Zenbiel ouviu o barulho de asas. Olhou para o lado para ver um menino de uns dez anos rindo. Uma jovem linda sentou-se no parapeito. Estava meio virada, fazendo um sinal obsceno para o demônio da morte do outro lado.

- Esse Crocrum é um idiota... Demônio tosco – comentou Chanelein.

- É um verme bastardo – disse Irahd, ainda sorrindo.

Zenbiel fechou o livro e olhou para cima. Realmente não era naquela noite que releria as poesias. Então recitou para os dois:

“Asa de corvos carniceiros, asa

De mau agouro que, nos doze meses,

Cobre às vezes o espaço e cobre ás vezes

O telhado de nossa própria casa...

Perseguido por todos os reveses,

É meu destino viver junto a essa asa,

Como a cinza que vive junto á brasa”

- Credo.. Que falta de educação, Zen... – comentou Irahd, cruzando os braços. – Mas tá tudo jóia.

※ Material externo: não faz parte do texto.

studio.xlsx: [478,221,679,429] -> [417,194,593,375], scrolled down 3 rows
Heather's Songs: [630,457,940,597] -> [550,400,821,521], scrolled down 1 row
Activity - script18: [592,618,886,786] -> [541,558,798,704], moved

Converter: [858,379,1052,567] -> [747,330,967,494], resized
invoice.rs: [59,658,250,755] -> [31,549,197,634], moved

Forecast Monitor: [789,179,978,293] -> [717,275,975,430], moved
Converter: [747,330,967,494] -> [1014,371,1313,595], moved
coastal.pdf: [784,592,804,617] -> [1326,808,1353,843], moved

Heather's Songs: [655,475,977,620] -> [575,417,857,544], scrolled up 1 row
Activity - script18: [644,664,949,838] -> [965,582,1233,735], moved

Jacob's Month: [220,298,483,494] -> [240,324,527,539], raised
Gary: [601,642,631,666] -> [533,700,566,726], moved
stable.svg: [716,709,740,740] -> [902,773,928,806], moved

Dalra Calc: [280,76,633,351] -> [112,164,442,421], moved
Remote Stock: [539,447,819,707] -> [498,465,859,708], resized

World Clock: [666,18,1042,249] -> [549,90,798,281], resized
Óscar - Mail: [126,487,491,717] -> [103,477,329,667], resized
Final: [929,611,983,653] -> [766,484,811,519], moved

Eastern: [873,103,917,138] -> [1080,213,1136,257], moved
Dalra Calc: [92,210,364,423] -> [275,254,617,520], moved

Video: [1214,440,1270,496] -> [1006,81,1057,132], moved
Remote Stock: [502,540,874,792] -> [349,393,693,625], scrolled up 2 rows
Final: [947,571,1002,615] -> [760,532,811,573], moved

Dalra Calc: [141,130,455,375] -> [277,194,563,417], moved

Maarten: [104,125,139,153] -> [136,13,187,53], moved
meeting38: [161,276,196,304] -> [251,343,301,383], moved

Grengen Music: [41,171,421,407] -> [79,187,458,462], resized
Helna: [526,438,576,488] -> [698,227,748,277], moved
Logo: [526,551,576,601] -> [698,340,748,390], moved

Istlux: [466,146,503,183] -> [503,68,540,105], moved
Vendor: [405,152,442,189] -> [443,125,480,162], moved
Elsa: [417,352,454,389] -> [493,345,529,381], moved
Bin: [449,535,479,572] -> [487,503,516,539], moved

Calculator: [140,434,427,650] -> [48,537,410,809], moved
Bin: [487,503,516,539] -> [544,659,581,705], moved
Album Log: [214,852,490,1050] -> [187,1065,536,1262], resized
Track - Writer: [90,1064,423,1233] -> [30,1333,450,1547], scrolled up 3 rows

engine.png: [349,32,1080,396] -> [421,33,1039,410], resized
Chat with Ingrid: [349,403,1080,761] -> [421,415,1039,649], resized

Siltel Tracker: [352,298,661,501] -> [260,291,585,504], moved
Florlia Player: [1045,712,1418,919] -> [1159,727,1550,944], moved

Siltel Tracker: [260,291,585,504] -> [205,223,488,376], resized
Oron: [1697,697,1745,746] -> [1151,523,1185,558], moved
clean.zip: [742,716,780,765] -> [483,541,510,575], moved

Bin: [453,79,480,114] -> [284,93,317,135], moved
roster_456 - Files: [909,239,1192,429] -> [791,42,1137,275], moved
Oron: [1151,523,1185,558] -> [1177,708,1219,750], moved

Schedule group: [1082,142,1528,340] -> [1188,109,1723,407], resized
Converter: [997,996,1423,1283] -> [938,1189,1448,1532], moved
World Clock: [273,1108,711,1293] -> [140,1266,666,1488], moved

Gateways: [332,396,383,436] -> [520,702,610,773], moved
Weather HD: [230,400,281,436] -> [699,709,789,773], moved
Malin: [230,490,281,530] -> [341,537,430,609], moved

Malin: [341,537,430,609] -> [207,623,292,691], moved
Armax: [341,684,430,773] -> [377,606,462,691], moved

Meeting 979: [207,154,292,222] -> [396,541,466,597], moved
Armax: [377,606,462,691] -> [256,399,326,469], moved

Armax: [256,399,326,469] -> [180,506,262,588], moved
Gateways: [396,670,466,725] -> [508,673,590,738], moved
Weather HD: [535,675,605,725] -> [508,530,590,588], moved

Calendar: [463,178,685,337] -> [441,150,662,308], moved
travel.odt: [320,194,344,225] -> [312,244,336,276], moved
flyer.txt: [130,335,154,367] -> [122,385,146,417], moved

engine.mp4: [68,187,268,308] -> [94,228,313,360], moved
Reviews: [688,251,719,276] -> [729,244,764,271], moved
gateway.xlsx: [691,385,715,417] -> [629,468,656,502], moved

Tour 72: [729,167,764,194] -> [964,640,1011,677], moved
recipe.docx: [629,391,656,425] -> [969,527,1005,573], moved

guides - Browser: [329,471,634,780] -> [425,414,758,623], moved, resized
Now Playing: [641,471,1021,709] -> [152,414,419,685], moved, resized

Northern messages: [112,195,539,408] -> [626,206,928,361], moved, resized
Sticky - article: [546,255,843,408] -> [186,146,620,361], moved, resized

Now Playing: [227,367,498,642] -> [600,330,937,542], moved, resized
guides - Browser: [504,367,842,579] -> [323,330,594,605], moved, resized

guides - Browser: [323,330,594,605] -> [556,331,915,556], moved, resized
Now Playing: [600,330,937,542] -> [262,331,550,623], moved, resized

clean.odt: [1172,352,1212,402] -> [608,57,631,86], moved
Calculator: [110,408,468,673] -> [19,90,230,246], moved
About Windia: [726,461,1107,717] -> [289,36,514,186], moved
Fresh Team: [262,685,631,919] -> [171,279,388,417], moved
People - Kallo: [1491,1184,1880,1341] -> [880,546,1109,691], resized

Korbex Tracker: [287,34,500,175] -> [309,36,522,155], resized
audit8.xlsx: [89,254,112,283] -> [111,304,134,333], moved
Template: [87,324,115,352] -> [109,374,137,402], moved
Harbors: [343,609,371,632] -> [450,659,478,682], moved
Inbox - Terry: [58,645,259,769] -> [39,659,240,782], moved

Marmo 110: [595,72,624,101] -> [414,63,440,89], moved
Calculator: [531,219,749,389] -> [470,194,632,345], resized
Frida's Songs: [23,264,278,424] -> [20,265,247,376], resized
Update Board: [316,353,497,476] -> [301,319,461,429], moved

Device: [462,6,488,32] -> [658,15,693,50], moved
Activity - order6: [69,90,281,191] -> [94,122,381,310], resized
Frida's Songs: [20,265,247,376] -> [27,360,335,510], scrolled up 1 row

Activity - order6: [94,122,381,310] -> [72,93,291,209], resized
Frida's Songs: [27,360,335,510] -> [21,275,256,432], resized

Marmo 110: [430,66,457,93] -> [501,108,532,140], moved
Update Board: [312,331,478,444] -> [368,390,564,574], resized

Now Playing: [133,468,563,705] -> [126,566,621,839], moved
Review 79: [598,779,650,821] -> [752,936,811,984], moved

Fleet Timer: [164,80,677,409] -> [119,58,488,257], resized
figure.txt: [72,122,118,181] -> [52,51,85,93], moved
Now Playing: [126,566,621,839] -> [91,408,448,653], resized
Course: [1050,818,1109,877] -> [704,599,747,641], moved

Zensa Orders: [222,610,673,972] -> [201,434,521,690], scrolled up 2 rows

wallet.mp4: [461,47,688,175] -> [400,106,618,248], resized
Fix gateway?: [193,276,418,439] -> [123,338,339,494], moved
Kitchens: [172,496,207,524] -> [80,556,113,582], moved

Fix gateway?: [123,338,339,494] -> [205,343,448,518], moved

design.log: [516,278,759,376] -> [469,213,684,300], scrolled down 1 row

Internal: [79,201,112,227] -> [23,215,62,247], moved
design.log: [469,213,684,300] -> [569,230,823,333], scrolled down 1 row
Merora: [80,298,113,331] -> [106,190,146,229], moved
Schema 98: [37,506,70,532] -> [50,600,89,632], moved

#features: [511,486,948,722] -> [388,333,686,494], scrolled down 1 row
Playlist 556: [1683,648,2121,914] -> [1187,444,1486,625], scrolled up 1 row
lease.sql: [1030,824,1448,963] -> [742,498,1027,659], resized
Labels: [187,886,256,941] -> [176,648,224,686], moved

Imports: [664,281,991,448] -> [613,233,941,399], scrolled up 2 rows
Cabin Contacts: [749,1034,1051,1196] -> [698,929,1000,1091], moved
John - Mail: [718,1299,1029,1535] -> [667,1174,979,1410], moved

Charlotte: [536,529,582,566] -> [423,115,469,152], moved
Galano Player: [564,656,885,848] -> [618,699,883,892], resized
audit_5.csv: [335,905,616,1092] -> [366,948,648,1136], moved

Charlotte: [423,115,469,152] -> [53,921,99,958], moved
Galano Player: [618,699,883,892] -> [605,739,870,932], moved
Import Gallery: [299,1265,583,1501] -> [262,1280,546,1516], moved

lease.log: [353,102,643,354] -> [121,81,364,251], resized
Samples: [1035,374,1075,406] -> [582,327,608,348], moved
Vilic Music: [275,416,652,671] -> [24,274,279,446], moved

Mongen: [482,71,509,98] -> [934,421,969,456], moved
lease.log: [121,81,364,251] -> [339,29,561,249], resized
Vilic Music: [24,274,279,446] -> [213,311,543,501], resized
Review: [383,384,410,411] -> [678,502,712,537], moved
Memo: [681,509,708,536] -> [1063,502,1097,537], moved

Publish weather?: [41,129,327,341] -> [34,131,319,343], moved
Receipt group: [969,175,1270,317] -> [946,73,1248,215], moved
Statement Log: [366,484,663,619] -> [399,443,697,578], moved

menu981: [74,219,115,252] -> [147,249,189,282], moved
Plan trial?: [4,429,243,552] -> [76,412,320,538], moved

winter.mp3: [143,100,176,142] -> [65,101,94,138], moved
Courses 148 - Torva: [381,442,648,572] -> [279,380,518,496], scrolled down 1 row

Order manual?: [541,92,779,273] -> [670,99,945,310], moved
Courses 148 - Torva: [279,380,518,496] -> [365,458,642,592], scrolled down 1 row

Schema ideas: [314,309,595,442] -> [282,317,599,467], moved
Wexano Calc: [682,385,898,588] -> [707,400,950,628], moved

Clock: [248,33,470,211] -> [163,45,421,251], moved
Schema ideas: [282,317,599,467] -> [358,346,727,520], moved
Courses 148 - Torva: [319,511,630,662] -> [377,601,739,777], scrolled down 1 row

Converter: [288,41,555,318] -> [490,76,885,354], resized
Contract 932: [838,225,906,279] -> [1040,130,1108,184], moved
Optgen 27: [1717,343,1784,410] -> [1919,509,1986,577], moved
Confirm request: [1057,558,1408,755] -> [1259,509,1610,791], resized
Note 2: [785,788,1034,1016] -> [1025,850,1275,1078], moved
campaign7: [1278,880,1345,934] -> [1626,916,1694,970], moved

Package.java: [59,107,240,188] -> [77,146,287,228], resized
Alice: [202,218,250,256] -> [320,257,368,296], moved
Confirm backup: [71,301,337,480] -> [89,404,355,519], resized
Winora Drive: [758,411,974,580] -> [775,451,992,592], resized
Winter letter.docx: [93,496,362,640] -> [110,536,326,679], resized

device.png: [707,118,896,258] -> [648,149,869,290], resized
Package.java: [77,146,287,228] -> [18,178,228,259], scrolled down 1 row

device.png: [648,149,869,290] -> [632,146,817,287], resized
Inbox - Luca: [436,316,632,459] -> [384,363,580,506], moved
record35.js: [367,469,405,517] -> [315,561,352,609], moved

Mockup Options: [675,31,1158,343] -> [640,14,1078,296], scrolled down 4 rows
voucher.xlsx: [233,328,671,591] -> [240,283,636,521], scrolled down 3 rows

Vamos?

- Jóia, porra nenhuma! Vai te fuder, Zenbiel. Vai à merda. Vai ver o dia que eu te der umas pancadas... de novo!

Zenbiel virou-se para ela e suspirou irritado de novo. Abriu o par de asas negras e alçou vôo. Os dois o seguiram. Ele tinha mais trabalho a fazer e não era impedir suicídios... apenas presenciá-los por um motivo que ele não entendia. Provavelmente era por isso que ainda estava nessa missão.